Tononi, G. (2012). Integrated information theory of consciousness: An updated account. Archives Italiennes de Biologie, 150(2–3), 56–90.

In the third session, we will focus on Integrated Information Theory, which attempts to derive consciousness from the causal structure of the system and the level of “integration”. To explain consciousness, IIT first moves from certain phenomenological properties (unity, irreducibility, structure, etc.) regarding what experience is “like”, and then attempts to formulate the physical conditions that would correspond to these. This approach is one of the most “sensational” and controversial theories in the literature due to its claim to quantify consciousness, its strong metaphysical implications, and debates on testability. In the session, we will evaluate together IIT’s claims, conceptual assumptions and the most frequently raised criticisms.

Fourth Session (March 8): Predictive Processing and Consciousness

Main Text:

Clark, A. (2018). Strange inversions: Prediction and the explanation of conscious experience. In B. Huebner (Ed.), The philosophy of Daniel Dennett (pp. 202–218). Oxford University Press.

Optional Secondary Text:

Solms, M. (2019). The hard problem of consciousness and the free energy principle. Frontiers in Psychology, 9, 2714.

Vilas, M. G., Auksztulewicz, R., & Melloni, L. (2022). Active inference as a computational framework for consciousness.

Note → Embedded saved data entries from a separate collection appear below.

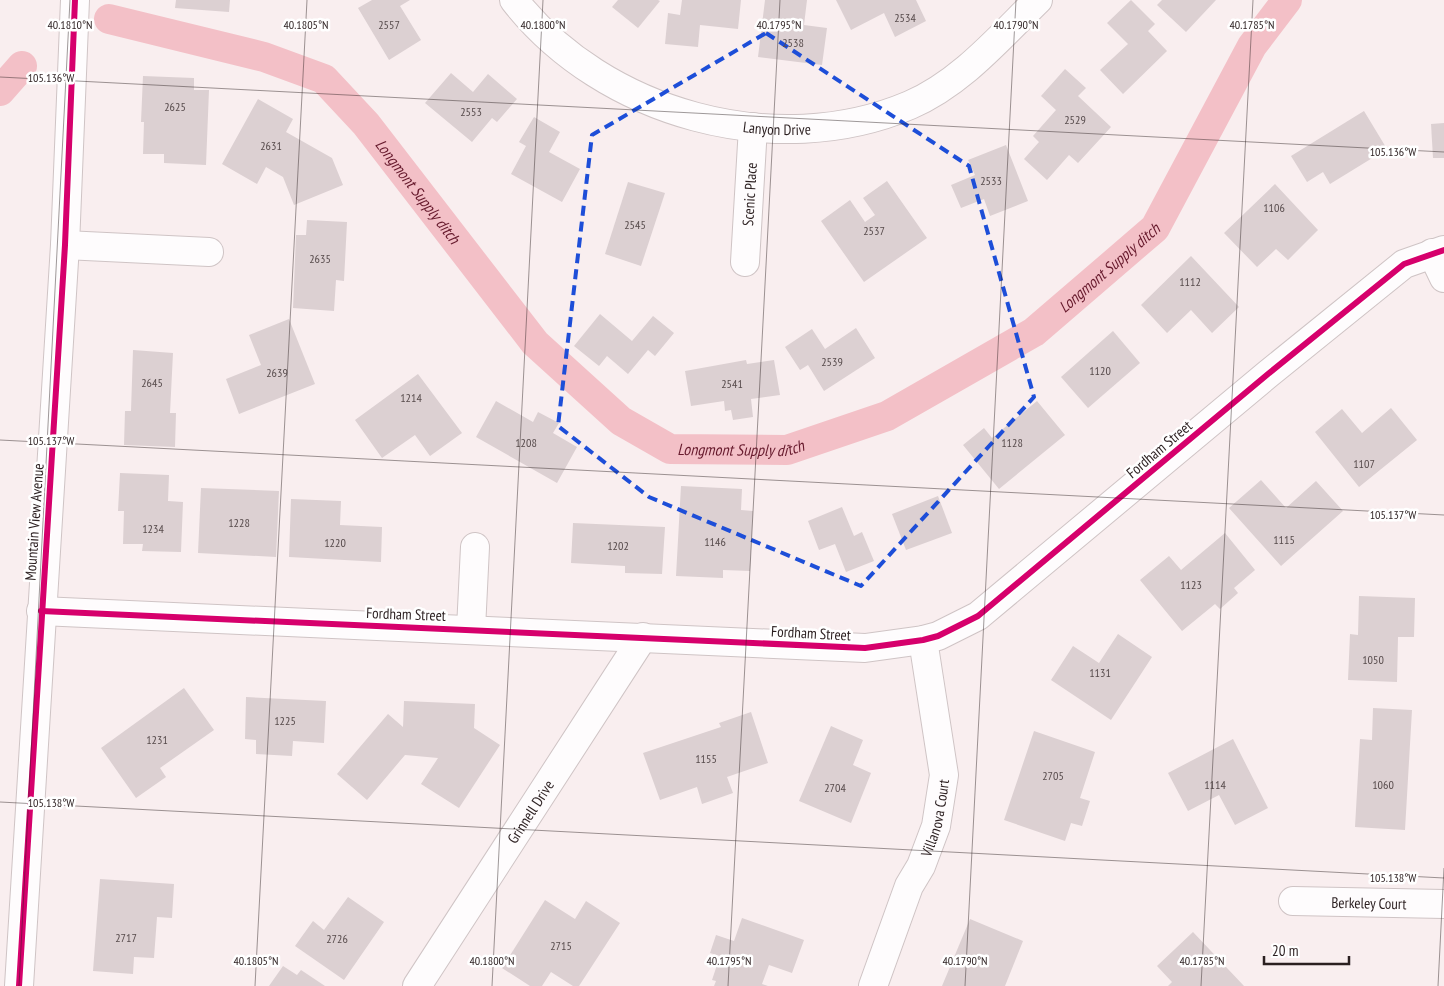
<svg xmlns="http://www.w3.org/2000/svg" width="1444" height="986" font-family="'PT Sans Narrow',sans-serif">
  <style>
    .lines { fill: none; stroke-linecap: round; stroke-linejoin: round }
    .canal { stroke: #f3c0c7; stroke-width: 30 }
    .building { fill: #dcd0d2 }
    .minor-casing { stroke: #cfc4c5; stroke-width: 30 }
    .tertiary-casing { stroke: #cfc4c5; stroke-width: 30 }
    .minor { stroke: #fefcfd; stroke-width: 28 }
    .tertiary { stroke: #fefcfd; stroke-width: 28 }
    .cycleway-casing { stroke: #fff; stroke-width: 9 }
    .cycleway { stroke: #d6006c; stroke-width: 6 }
    .marked { fill: none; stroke: #1d4ed8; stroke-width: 4; stroke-dasharray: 10 6; stroke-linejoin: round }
    .ticks { fill: none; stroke: #2b1f20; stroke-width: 1; stroke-opacity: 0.45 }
    .labels { text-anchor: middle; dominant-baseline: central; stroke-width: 5; stroke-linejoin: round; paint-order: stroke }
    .number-label { font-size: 12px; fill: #574b4c }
    .street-label { font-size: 15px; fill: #2b1f20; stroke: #fff }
    .water-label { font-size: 16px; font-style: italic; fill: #671a2d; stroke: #fff }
    .ticks-label { font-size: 12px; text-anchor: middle; fill: #2b1f20; stroke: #fff; stroke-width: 5; stroke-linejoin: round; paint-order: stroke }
  </style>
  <rect width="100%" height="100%" fill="#f9eeef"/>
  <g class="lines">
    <g class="canal">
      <path id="s1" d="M109 19 264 57 324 79 366 124 535 343 621 421 670 449 787 450 887 416 1034 332 1155 228 1252 46 1287 0"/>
      <path d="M0 91 22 66"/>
    </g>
  </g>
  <g class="building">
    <path d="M176 0H230L229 12 175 8Z"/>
    <path d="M372 0H410L400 6 421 40 389 60 358 8Z"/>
    <path d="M618 0H658L660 1 638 28 612 7Z"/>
    <path d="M682 0H741L738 29 700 25 698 47 665 44 668 13 680 15Z"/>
    <path d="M765 0H807L804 25 827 28 822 65 758 57Z"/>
    <path d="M836 0H916L926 21 895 37 884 13 851 30Z"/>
    <path d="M1131 0 1155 24 1148 31 1167 51 1123 94 1100 70 1128 44 1107 23Z"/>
    <path d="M1162 0H1216L1186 32 1157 5Z"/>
    <path d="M1065 69 1086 88 1078 96 1111 127 1078 163 1069 155 1047 180 1024 159 1039 142 1033 136 1056 110 1041 96Z"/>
    <path d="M451 73 473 92 488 74 517 99 497 122 492 118 472 142 425 103Z"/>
    <path d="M143 76 194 78V90H209L206 165 164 163V154H143L144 122H141Z"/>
    <path d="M258 99 293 119 286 132 332 158 343 185 294 205 283 177 266 167 257 184 222 164Z"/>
    <path d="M1364 111 1387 149 1330 184 1323 172 1307 182 1291 156Z"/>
    <path d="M534 117 560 132 549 152 580 169 562 202 511 174 526 146 519 142Z"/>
    <path d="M1444 123V158H1433L1431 124Z"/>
    <path d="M1006 145 1028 201 990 216 984 199 961 208 951 185 975 175 968 160Z"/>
    <path d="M887 181 927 238 864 282 821 221 850 200 865 222 875 215 863 198Z"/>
    <path d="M628 182 665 193 641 266 605 254Z"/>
    <path d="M1275 184 1318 230 1288 260 1276 249 1257 267 1224 233Z"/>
    <path d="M307 220 347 222 344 281 336 280 334 311 293 308 296 235H306Z"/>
    <path d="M1191 256 1239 307 1212 333 1191 310 1167 333 1141 305Z"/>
    <path d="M600 314 632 341 653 316 674 333 655 356 648 350 628 374 607 356 599 366 574 346Z"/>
    <path d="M289 319 315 384 239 414 226 379 261 365 249 335Z"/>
    <path d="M856 328 875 358 824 391 808 365 800 370 785 347 812 329 825 349Z"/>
    <path d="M1113 331 1140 363 1088 408 1061 377Z"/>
    <path d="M133 350 173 353 170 413H176L175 447 124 445 125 411H131Z"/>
    <path d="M746 360 747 364 774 360 780 395 751 399 753 417 733 420 731 410 725 411 724 401 691 406 685 371Z"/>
    <path d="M418 374 462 433 430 456 415 435 382 458 355 420Z"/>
    <path d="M496 401 533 422 538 412 559 423 553 433 577 447 557 483 476 437Z"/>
    <path d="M1037 401 1065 435 999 489 963 445 984 428 992 438Z"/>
    <path d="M1391 408 1417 440 1359 487 1315 432 1342 409 1362 433Z"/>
    <path d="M120 473 169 475 168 501 183 502 181 552 142 551 143 544H123L124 511H118Z"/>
    <path d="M1261 480 1286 508 1316 481 1343 511 1281 566 1229 508Z"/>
    <path d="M681 486 742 489 741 510 753 511 750 571 723 570V578L676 576Z"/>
    <path d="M201 488 279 491 276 557 198 553Z"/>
    <path d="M938 496 952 533 906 550 892 514Z"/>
    <path d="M291 499 341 501 340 525 382 527 381 562 289 557Z"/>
    <path d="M842 507 854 536 862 532 874 561 846 572 835 544 819 550 808 521Z"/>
    <path d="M573 523 665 527 662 574 625 573V566L571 563Z"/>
    <path d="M1225 533 1255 570 1234 588 1238 593 1220 609 1215 604 1182 631 1140 580 1169 556 1181 570Z"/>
    <path d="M1359 596 1415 598 1414 637H1398L1397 682 1348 680 1350 634 1358 635Z"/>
    <path d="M1118 634 1152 657 1111 720 1051 680 1073 646 1099 663Z"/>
    <path d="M184 688 214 730 160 768 166 777 136 798 101 748Z"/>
    <path d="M246 697 326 701 324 743 293 741 292 756 256 754V740L245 739Z"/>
    <path d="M404 701 475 704 474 728 500 745 459 808 421 784 438 758 405 755 367 800 337 774 388 714 403 727Z"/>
    <path d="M1373 708 1412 710 1405 830 1355 827 1360 739 1372 740Z"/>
    <path d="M751 712 768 763 727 777 733 793 702 804 697 787 660 800 643 753 721 727 719 723Z"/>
    <path d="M831 726 863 740 853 765 871 773 851 823 799 801Z"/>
    <path d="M1034 731 1095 752 1080 798 1090 801 1082 826 1071 823 1065 841 1004 820Z"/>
    <path d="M1233 739 1268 808 1235 825 1219 795 1188 811 1168 773Z"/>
    <path d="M100 879 174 884 172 918 157 917 154 958 134 957 133 974 93 971Z"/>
    <path d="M348 897 384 922 344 980 295 946 313 921 324 930Z"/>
    <path d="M545 900 575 919 586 901 620 923 579 986H573L551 972 542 986H530L502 968Z"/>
    <path d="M742 918 804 940 792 973 769 965 762 984 768 986H714L716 981 712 980 720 956 710 953 716 935 734 941Z"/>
    <path d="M970 919 1023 941 1005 986H942Z"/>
    <path d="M1193 932 1244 986H1168L1172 982 1157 966Z"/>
    <path d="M283 966 297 975 301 970 325 986H269Z"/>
  </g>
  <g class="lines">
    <g class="minor-casing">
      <g id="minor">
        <path id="s2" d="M514 0C603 114 776 162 910 105 961 83 999 38 1038 0"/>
        <path d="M65 245 209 252"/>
        <path d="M1432 253 1444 278"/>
        <path id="s3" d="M745 262 753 127"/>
        <path d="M41 611 865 648 923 640 938 636 978 616 1268 374 1404 264 1444 250"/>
        <path d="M471 629 475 547"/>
        <path id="s4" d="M1293 901 1444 904"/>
        <path id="s5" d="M417 986 643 637"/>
        <path id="s6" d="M873 986 909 886 921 866 936 826 944 775 923 640"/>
      </g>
    </g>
    <g class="tertiary-casing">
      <path id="tertiary" d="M19 986 65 245 75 0"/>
    </g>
    <use href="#minor" class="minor"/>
    <use href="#tertiary" class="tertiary"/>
    <g class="cycleway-casing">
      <g id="cycleway">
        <path d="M41 611 865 648 923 640 938 636 978 616 1268 374 1404 264 1444 250"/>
        <path d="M19 986 65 245 75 0"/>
      </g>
    </g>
    <use href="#cycleway" class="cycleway"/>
  </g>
  <path class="marked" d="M766 33 969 166 1034 397 861 586 649 497 558 426 592 135Z"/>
  <path class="ticks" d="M0 77 1444 152M0 440 1444 515M0 802 1444 878M19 986 70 0M255 986 307 0M492 986 543 0M728 986 780 0M965 986 1016 0M1201 986 1253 0M1438 986 1444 868"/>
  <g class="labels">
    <g class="number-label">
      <text x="905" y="17">2534</text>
      <text x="389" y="24">2557</text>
      <text x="793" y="42">2538</text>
      <text x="175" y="106">2625</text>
      <text x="471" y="111">2553</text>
      <text x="1075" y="119">2529</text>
      <text x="271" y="145">2631</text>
      <text x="991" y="180">2533</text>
      <text x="1274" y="207">1106</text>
      <text x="635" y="224">2545</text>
      <text x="874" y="230">2537</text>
      <text x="320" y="258">2635</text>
      <text x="1190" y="281">1112</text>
      <text x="832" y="361">2539</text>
      <text x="1100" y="370">1120</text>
      <text x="277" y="372">2639</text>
      <text x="152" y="382">2645</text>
      <text x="732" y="383">2541</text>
      <text x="411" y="397">1214</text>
      <text x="526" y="442">1208</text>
      <text x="1012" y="442">1128</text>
      <text x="1364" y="463">1107</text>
      <text x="239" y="522">1228</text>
      <text x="153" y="528">1234</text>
      <text x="1284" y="539">1115</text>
      <text x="715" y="541">1146</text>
      <text x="335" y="542">1220</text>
      <text x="618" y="545">1202</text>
      <text x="1191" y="584">1123</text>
      <text x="1373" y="659">1050</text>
      <text x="1100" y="672">1131</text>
      <text x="285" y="720">1225</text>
      <text x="157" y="739">1231</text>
      <text x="706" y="758">1155</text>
      <text x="1053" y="775">2705</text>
      <text x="1215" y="784">1114</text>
      <text x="1383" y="784">1060</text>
      <text x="835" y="787">2704</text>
      <text x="126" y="937">2717</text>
      <text x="337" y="938">2726</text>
      <text x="561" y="945">2715</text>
    </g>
    <g class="street-label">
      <text stroke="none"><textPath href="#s2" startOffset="302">Lanyon Drive</textPath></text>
      <text stroke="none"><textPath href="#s3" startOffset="68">Scenic Place</textPath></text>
      <text transform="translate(1159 449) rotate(-40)">Fordham Street</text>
      <text transform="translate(34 522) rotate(-86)">Mountain View Avenue</text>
      <text transform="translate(406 614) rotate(2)">Fordham Street</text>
      <text transform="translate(811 633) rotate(3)">Fordham Street</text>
      <text stroke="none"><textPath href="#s5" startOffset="208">Grinnell Drive</textPath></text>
      <text stroke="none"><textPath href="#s6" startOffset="180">Villanova Court</textPath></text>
      <text stroke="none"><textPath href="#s4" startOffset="76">Berkeley Court</textPath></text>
    </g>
    <g class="water-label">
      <text stroke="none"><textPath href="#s1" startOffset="370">Longmont Supply ditch</textPath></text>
      <text stroke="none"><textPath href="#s1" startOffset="1225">Longmont Supply ditch</textPath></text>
      <text stroke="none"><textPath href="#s1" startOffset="805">Longmont Supply ditch</textPath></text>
    </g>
  </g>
  <g class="ticks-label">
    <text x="70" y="29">40.1810°N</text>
    <text x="306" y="29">40.1805°N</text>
    <text x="543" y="29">40.1800°N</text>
    <text x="779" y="29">40.1795°N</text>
    <text x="1016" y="29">40.1790°N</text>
    <text x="1252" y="29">40.1785°N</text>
    <text x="51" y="82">105.136°W</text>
    <text x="1393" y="156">105.136°W</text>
    <text x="51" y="445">105.137°W</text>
    <text x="1393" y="519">105.137°W</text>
    <text x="51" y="807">105.138°W</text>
    <text x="1393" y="882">105.138°W</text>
    <text x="256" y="965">40.1805°N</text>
    <text x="492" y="965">40.1800°N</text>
    <text x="729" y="965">40.1795°N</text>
    <text x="965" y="965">40.1790°N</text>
    <text x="1202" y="965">40.1785°N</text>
  </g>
  <path d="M1264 956v8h85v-8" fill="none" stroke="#2b1f20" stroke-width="2.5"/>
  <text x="1272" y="956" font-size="15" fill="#2b1f20" stroke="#ffffff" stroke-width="4" paint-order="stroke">20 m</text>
</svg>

Review of Philosophy and Psychology, 13(4), 859–878.

Metnin akademik terminolojisini (predictive processing, free energy principle, hard problem) ve etiketlerinin metin içindeki tam kapsamını koruyarak hazırladığım çeviri aşağıdadır: In the fourth session, we will discuss consciousness from the perspective of predictive processing and, in its broader framework, the free energy principle/active inference. In this approach, the brain is not a device that passively “records” the world, but a system that constantly generates hypotheses, tests them, tries to minimize errors based on results, and establishes perception as an output of this dynamic balancing process. So what does this picture offer us to explain the character of conscious experience? How are the contents of experience determined, how are self and subjective viewpoint positioned, where do claims regarding the “hard problem” fall? In this session, we will address both philosophical arguments and contemporary computational proposals in a comparative manner.


The fee for the workshop is 1000 TL per person, including VAT. Payment details will be shared with participants whose applications are approved as soon as possible.